Hoy me pasó algo curioso, que al final del día me dijo que estaba por el buen camino. Desperté esperando el mail de alguien y me llegó el de alguien más que no esperaba. Una chica con la que solía salir, me dijo cierta clase de insultos por narrar ciertas cosas que se supone no debí haber narrado. Fui a su casa esperando aclarar el punto, pero no estaba. Después fui a ver a la única verdadera amiga que me queda, y que no es parte de la familia, y a platicarle de mis desventuras, la verdad es que fue irónico, la vida me ha dado muchas ironías últimamente. Después nos fuimos a comer, y seguí platicando de diferentes temas, como mi vida de escritor, el guión que recién le terminé, y algunos "rituales" que tienen ciertos escritores para escribir. Algún tiempo después de haberme despedido de ella, también me fui del lugar. Iba a una conferencia sobre creación y peligro (o algo así), con Xavier Velasco. La charla fue extremadamente amena, y me hizo caer en cuenta (de nuevo) de que se escribe sin pensar en lo que los demás pueden pensar de nosotros, que sean ellos los que se las arreglen con su pudor y sus objeciones. Entonces creo que voy por el buen camino, aunque eso me termine dejando cada vez más solo... ni modo así es esto, no?

-.-.-

## Problema a
Reproduce sin cambios las líneas de las entradas. Empieza en la línea que contiene "প্রথম পৃষ্ঠা" y termina después de la que contiene "Terms and conditions".

## Entradas proporcionadas

-.-.-

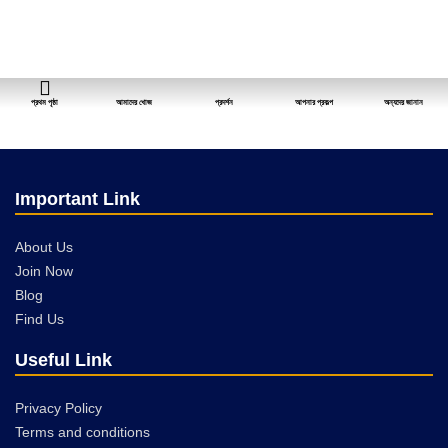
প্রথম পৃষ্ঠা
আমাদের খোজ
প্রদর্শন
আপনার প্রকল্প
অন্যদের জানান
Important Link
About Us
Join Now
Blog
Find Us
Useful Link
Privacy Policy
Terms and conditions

-.-.-

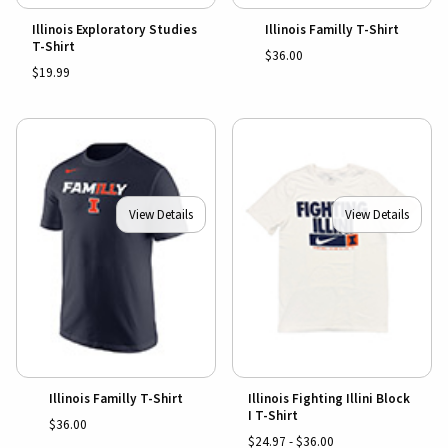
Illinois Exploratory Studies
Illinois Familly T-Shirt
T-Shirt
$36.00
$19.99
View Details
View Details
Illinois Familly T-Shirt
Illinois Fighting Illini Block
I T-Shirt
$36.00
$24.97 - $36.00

-.-.-

## Problema b
Responde según el texto proporcionado:
(i) Al despertar, ¿de quién recibió un mail quien narra?
(ii) ¿Sobre qué trataba la conferencia a la que asistió?
(iii) ¿Con quién fue esa conferencia?

## Respuesta a
প্রথম পৃষ্ঠা
আমাদের খোজ
প্রদর্শন
আপনার প্রকল্প
অন্যদের জানান
Important Link
About Us
Join Now
Blog
Find Us
Useful Link
Privacy Policy
Terms and conditions

## Respuesta b
(i) De una chica con la que solía salir.
(ii) Sobre creación y peligro.
(iii) Con Xavier Velasco.